*** Opening Dataset extract ***
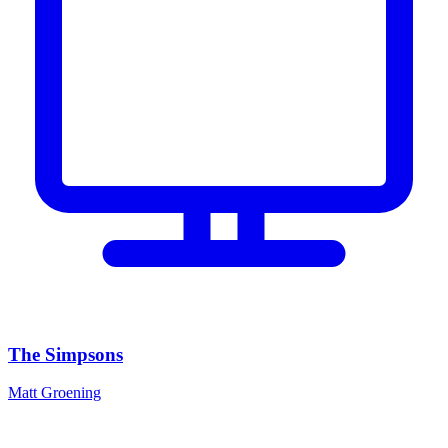
The Simpsons
Matt Groening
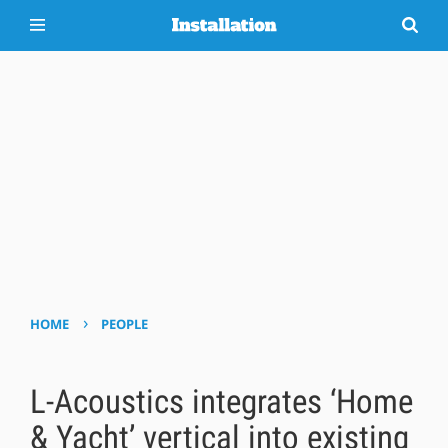
›
HOME
PEOPLE
L-Acoustics integrates ‘Home
& Yacht’ vertical into existing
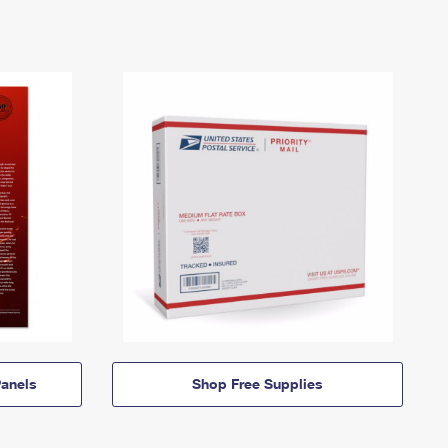
anels
Shop Free Supplies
*** Closing Dataset extract ***
§ **Problem to work on**
Set aside the pictures. Then return every line of the material above verbatim.

§ **Completed exercise**
The Simpsons
Matt Groening
›
HOME
PEOPLE
L-Acoustics integrates ‘Home
& Yacht’ vertical into existing
anels
Shop Free Supplies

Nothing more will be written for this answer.